Tuesday, April 5, 2016

A Family of Families: A Review of "Forbidden Friendships."

I recently read the book “Forbidden Friendships:Retaking the Biblical Gift of Male-Female Friendship” by Joshua D. Jones and I found it to be an excellent resource on how we, as Christians with integrity, should respond to our culture; and I would greatly recommend it. Once I sat down and started it I kept being drawn to read more. I found this book to be an excellent look at male-female friendships and how for the sake of integrity we have lost the goodness that they bring to the table. I loved how he begins by addressing the boundaries we create for male-female relationships that cause male pastors to connect really well to males, but not to females and vice versa. It has good intentions, but has gone too far. There were so many rich quotes all throughout that I found the best way to review this book would be by looking at a few of them.
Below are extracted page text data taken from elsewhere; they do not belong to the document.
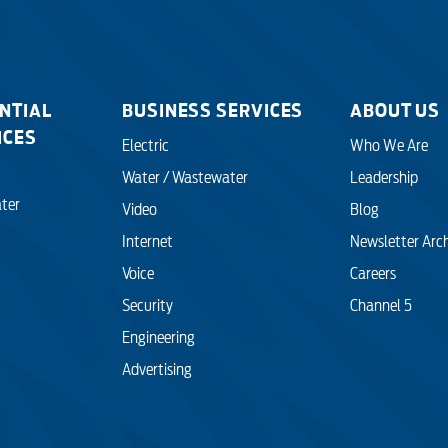
NTIAL
BUSINESS SERVICES
ABOUT US
ICES
Electric
Who We Are
Water / Wastewater
Leadership
ter
Video
Blog
Internet
Newsletter Arc
Voice
Careers
Security
Channel 5
Engineering
Advertising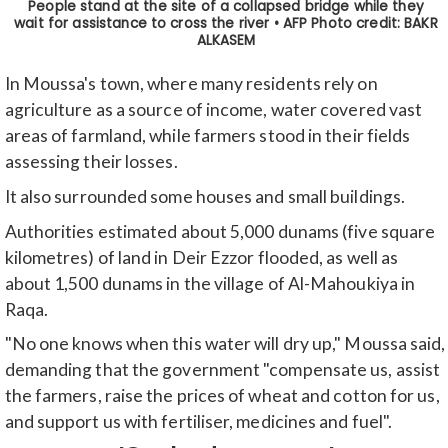
In Moussa's town, where many residents rely on
agriculture as a source of income, water covered vast
areas of farmland, while farmers stood in their fields
assessing their losses.
It also surrounded some houses and small buildings.
Authorities estimated about 5,000 dunams (five square
kilometres) of land in Deir Ezzor flooded, as well as
about 1,500 dunams in the village of Al-Mahoukiya in
Raqa.
"No one knows when this water will dry up," Moussa said,
demanding that the government "compensate us, assist
the farmers, raise the prices of wheat and cotton for us,
and support us with fertiliser, medicines and fuel".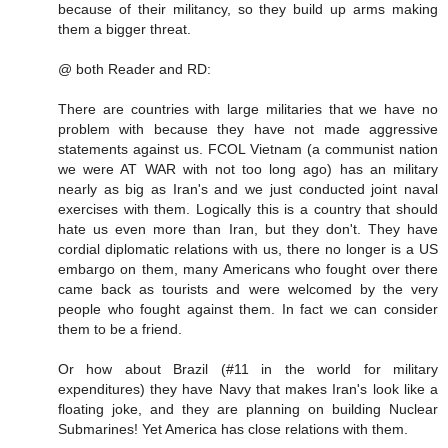
because of their militancy, so they build up arms making
them a bigger threat.
@ both Reader and RD:
There are countries with large militaries that we have no
problem with because they have not made aggressive
statements against us. FCOL Vietnam (a communist nation
we were AT WAR with not too long ago) has an military
nearly as big as Iran's and we just conducted joint naval
exercises with them. Logically this is a country that should
hate us even more than Iran, but they don't. They have
cordial diplomatic relations with us, there no longer is a US
embargo on them, many Americans who fought over there
came back as tourists and were welcomed by the very
people who fought against them. In fact we can consider
them to be a friend.
Or how about Brazil (#11 in the world for military
expenditures) they have Navy that makes Iran's look like a
floating joke, and they are planning on building Nuclear
Submarines! Yet America has close relations with them.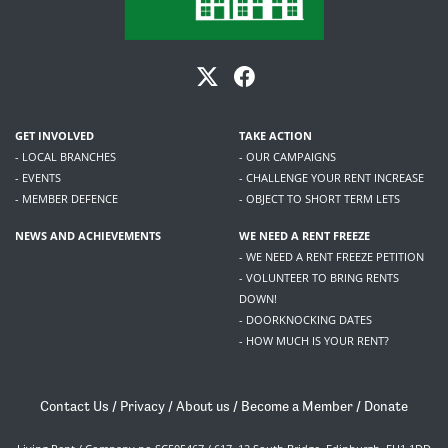
GET INVOLVED
TAKE ACTION
- LOCAL BRANCHES
- OUR CAMPAIGNS
- EVENTS
- CHALLENGE YOUR RENT INCREASE
- MEMBER DEFENCE
- OBJECT TO SHORT TERM LETS
NEWS AND ACHIEVEMENTS
WE NEED A RENT FREEZE
- WE NEED A RENT FREEZE PETITION
- VOLUNTEER TO BRING RENTS
DOWN!
- DOORKNOCKING DATES
- HOW MUCH IS YOUR RENT?
Contact Us
/
Privacy
/
About us
/
Become a Member
/
Donate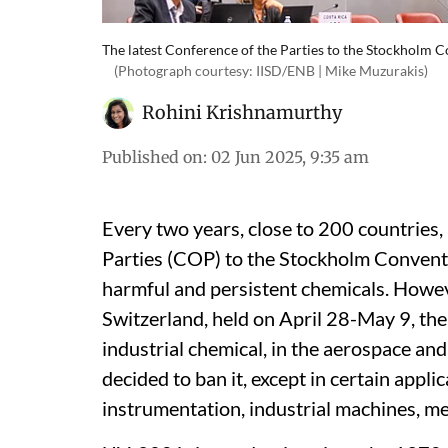
The latest Conference of the Parties to the Stockholm 
(Photograph courtesy: IISD/ENB | Mike Muzurakis)
Rohini Krishnamurthy
Published on
:
02 Jun 2025, 9:35 am
Every two years, close to 200 countries, 
Parties (COP) to the Stockholm Conventi
harmful and persistent chemicals. Howeve
Switzerland, held on April 28-May 9, the
industrial chemical, in the aerospace and
decided to ban it, except in certain appl
instrumentation, industrial machines, m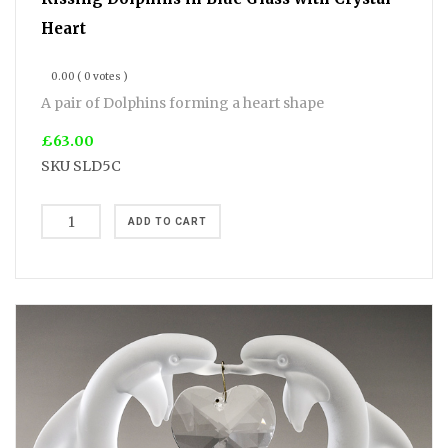
Heart
0.00
( 0 votes )
A pair of Dolphins forming a heart shape
£63.00
SKU
SLD5C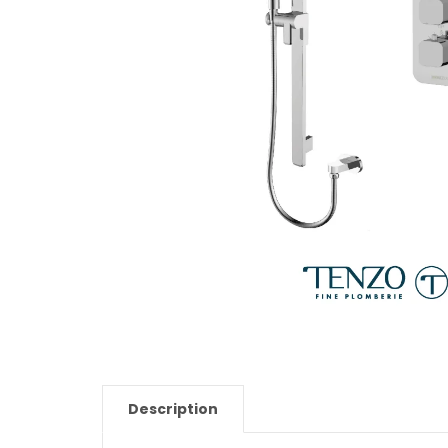
Description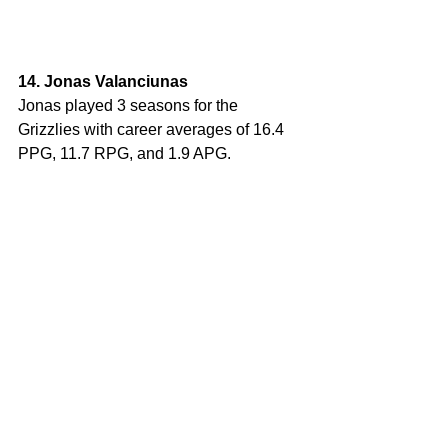
14. Jonas Valanciunas
Jonas played 3 seasons for the 
Grizzlies with career averages of 16.4 
PPG, 11.7 RPG, and 1.9 APG. 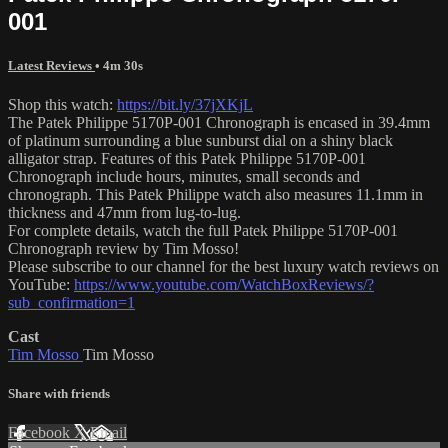
001
Latest Reviews
• 4m 30s
Shop this watch:
https://bit.ly/37jXKjL
The Patek Philippe 5170P-001 Chronograph is encased in 39.4mm
of platinum surrounding a blue sunburst dial on a shiny black
alligator strap. Features of this Patek Philippe 5170P-001
Chronograph include hours, minutes, small seconds and
chronograph. This Patek Philippe watch also measures 11.1mm in
thickness and 47mm from lug-to-lug.
For complete details, watch the full Patek Philippe 5170P-001
Chronograph review by Tim Mosso!
Please subscribe to our channel for the best luxury watch reviews on
YouTube:
https://www.youtube.com/WatchBoxReviews/?
sub_confirmation=1
Cast
Tim Mosso
Tim Mosso
Share with friends
Facebook
X
Email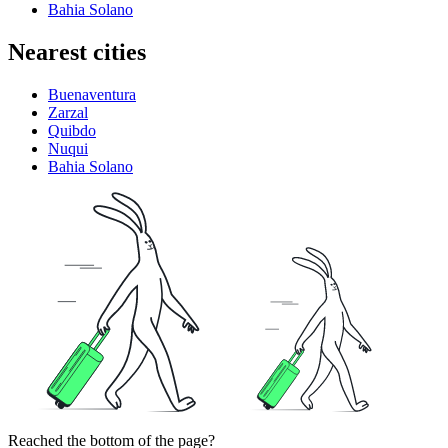
Bahia Solano
Nearest cities
Buenaventura
Zarzal
Quibdo
Nuqui
Bahia Solano
Reached the bottom of the page?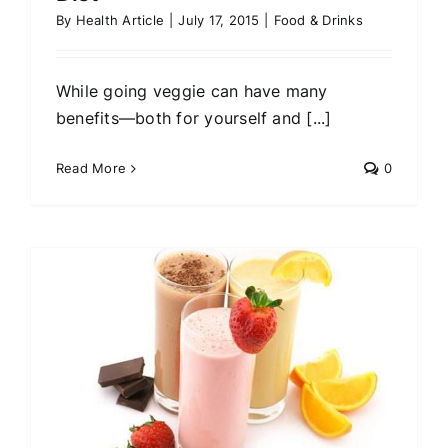
By
Health Article
|
July 17, 2015
|
Food & Drinks
While going veggie can have many
benefits—both for yourself and [...]
Read More
0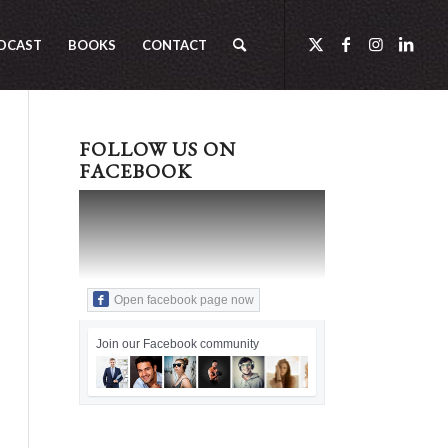
DCAST
BOOKS
CONTACT
FOLLOW US ON
FACEBOOK
Open facebook page now
Join our Facebook community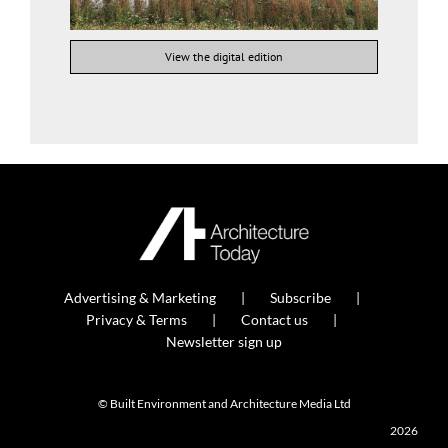
View the digital edition
Advertising & Marketing
Subscribe
Privacy & Terms
Contact us
Newsletter sign up
© Built Environment and Architecture Media Ltd
2026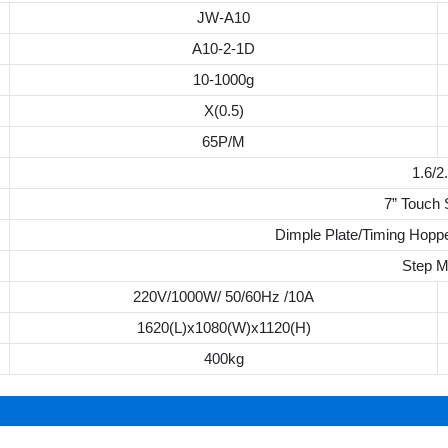
JW-A10
A10-2-1D
10-1000g
X(0.5)
65P/M
1.6/2
7” Touch
Dimple Plate/Timing Hoppe
Step M
220V/1000W/ 50/60Hz /10A
1620(L)x1080(W)x1120(H)
400kg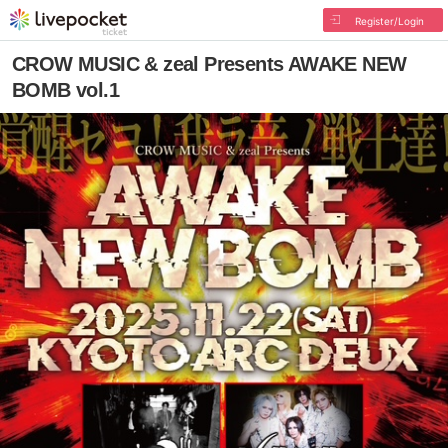
Register/Login
CROW MUSIC & zeal Presents AWAKE NEW
BOMB vol.1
I would like to begin with the quote that I find summarizes most of the book in an excellent way. This is when Jones says, "We are now brothers and sisters. Christ’s work transforms the full spectrum of human relationships be they between race, class, age or gender.” Within the Church we need this reminder for the sake of integrity and equality. Paul tells us that we are neither male nor female, Jew or Gentile and so we need to stop letting our culture’s oversexualization prevent us from being the Church as brothers and sisters together. From the very beginning of the book there is this focus on how both males and females have something to bring to the table and by segregating them we do a disservice to each other and towards our mission to work towards God's Kingdom here on Earth. We are both made in the image of God, so we should work together to further the Kingdom and not separate.

“We are called to be the Family of God. But we often seem more like of a collection of families who fail to celebrate celibacy, deep friendships and opposite-gender relationships - other than marriage - of any sort. I don’t know of any man who has “too many” female friendships. I don’t know of any Christian woman who loves men “too much”." This quote shows us the importance of highlighting that we truly are meant to be a Family. We are meant to be brothers, sisters, uncles, aunts, fathers, and mothers to those within the Church body. That is how a lot of healing takes place especially in broken families. We need to be a family to those coming to Christ from all paths of life.

I did find that it was worth noting that our current state within the church “is quite a sharp contrast to the second and third centuries in the Church when friendship was exalted and marriage belittled. Then it was celibate culture which dominated Christianity and married people struggled to fit in. Fortunately, early church leaders like John Chrysostom and Augustine (both celibates themselves) wrote on the sanctity of marriage and helped to save Christianity from becoming a singles club.” It appears we have bounced from one extreme to another and we, as the Church, need to find a middle ground. We need to both affirm celibacy and marriage as both good in the eyes of God and both ways to live within the Church Body.

Within the Church we need to be affirming, welcoming, and even encouraging to both paths of life: those who pursue marriage and those who pursue celibacy. Jones reminds us that, “When God’s Church accepts and affirms people in their celibacy (whether it is chosen or not) it is a sign to the world around us that God’s future Kingdom is breaking through among us now. It is a step towards living out relationships “on Earth as it is in Heaven.” This does not mean that a celibate life is superior to sex and a married life (as some in the past have thought) but it is a sign that another life force is present with us, enabling some individuals in our midst to live without those things." We need to realize we are in the “already and not yet” and stop just focusing on the “not yet.” We need to remember that the Crucifixion and Resurrection began the ushering in of the Kingdom and we need to already begin living like the Kingdom is breaking in...because it is!

In establishing this model of being a Family of God we should pursue this idea of anamchara that the author discusses. He talks about how we should have a “goal of mentoring someone” which would lead to having “a spiritual friend and co-worker in mission. A part of this large history of spiritual mentoring is represented by the Gaelic word anamchara or “soul friend”. An anamchara was one you intimately engaged with for the purpose of edification. Anamchara was often initiated when one of the two was a more mature, mentor figure. Even when it started as a mentorship, however, the goal was to grow up together into friendship in Christ.” Our goal is equal friendship within the family.

I have found overall this book to be a wonderful call towards embracing the Truth that we are called to become a Family of God and that within that we do not need to pursue marriage over celibacy or vice versa. We need to affirm both callings in life and find ways to be anamcharas to others within our world. It is also important to end this post with the reminder that the book ends with: Yes we were made for community, yes it is not good for “man to be alone”, but ultimately no person--spouse or friend--can truly ever satisfy the longing within our soul. The longing for our Creator, our Sustainer. That longing can only be fulfilled by the Trinitarian friendship that we will one day be whole with. So lets let our “true inter-gender friendship...be one of the most powerful apologetics for the gospel we can display in the 21st Century.”